Written instruction.
Substitute "catalog" for "catalogue" throughout the entries below, and reproduce every other line unchanged.

Dataset items:

━━━━━━━━━━━━━━━━

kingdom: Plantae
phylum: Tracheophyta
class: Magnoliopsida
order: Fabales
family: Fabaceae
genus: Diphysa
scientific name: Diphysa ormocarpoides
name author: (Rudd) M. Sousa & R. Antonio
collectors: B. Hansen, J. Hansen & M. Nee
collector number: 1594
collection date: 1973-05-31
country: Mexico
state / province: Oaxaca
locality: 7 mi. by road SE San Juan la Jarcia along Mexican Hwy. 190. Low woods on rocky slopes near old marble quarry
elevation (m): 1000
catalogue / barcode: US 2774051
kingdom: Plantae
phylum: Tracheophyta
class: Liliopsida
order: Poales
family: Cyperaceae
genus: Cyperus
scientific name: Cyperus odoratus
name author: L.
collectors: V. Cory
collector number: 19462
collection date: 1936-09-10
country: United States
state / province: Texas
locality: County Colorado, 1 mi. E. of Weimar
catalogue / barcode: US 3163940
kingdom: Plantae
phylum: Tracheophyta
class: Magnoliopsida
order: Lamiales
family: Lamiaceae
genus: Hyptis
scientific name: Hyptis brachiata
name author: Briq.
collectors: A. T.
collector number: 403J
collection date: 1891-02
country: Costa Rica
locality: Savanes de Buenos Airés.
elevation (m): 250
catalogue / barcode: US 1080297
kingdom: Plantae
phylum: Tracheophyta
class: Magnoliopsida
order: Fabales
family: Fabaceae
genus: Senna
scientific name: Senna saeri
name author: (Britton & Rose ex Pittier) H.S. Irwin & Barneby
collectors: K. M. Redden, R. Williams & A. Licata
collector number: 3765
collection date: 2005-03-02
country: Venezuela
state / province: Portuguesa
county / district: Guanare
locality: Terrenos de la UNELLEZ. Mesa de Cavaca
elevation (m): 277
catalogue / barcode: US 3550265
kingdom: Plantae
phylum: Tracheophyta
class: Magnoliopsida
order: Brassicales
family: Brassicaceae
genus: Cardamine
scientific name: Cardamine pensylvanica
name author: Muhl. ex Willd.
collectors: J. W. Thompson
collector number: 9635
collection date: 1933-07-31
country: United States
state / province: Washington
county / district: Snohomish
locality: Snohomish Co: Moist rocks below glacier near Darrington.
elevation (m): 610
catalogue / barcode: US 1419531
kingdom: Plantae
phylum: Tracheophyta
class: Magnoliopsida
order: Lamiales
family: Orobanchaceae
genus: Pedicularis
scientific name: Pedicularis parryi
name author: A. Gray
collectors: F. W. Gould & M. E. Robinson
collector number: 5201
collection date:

━━━━━━━━━━━━━━━━

Response for this exercise.
kingdom: Plantae
phylum: Tracheophyta
class: Magnoliopsida
order: Fabales
family: Fabaceae
genus: Diphysa
scientific name: Diphysa ormocarpoides
name author: (Rudd) M. Sousa & R. Antonio
collectors: B. Hansen, J. Hansen & M. Nee
collector number: 1594
collection date: 1973-05-31
country: Mexico
state / province: Oaxaca
locality: 7 mi. by road SE San Juan la Jarcia along Mexican Hwy. 190. Low woods on rocky slopes near old marble quarry
elevation (m): 1000
catalog / barcode: US 2774051
kingdom: Plantae
phylum: Tracheophyta
class: Liliopsida
order: Poales
family: Cyperaceae
genus: Cyperus
scientific name: Cyperus odoratus
name author: L.
collectors: V. Cory
collector number: 19462
collection date: 1936-09-10
country: United States
state / province: Texas
locality: County Colorado, 1 mi. E. of Weimar
catalog / barcode: US 3163940
kingdom: Plantae
phylum: Tracheophyta
class: Magnoliopsida
order: Lamiales
family: Lamiaceae
genus: Hyptis
scientific name: Hyptis brachiata
name author: Briq.
collectors: A. T.
collector number: 403J
collection date: 1891-02
country: Costa Rica
locality: Savanes de Buenos Airés.
elevation (m): 250
catalog / barcode: US 1080297
kingdom: Plantae
phylum: Tracheophyta
class: Magnoliopsida
order: Fabales
family: Fabaceae
genus: Senna
scientific name: Senna saeri
name author: (Britton & Rose ex Pittier) H.S. Irwin & Barneby
collectors: K. M. Redden, R. Williams & A. Licata
collector number: 3765
collection date: 2005-03-02
country: Venezuela
state / province: Portuguesa
county / district: Guanare
locality: Terrenos de la UNELLEZ. Mesa de Cavaca
elevation (m): 277
catalog / barcode: US 3550265
kingdom: Plantae
phylum: Tracheophyta
class: Magnoliopsida
order: Brassicales
family: Brassicaceae
genus: Cardamine
scientific name: Cardamine pensylvanica
name author: Muhl. ex Willd.
collectors: J. W. Thompson
collector number: 9635
collection date: 1933-07-31
country: United States
state / province: Washington
county / district: Snohomish
locality: Snohomish Co: Moist rocks below glacier near Darrington.
elevation (m): 610
catalog / barcode: US 1419531
kingdom: Plantae
phylum: Tracheophyta
class: Magnoliopsida
order: Lamiales
family: Orobanchaceae
genus: Pedicularis
scientific name: Pedicularis parryi
name author: A. Gray
collectors: F. W. Gould & M. E. Robinson
collector number: 5201
collection date:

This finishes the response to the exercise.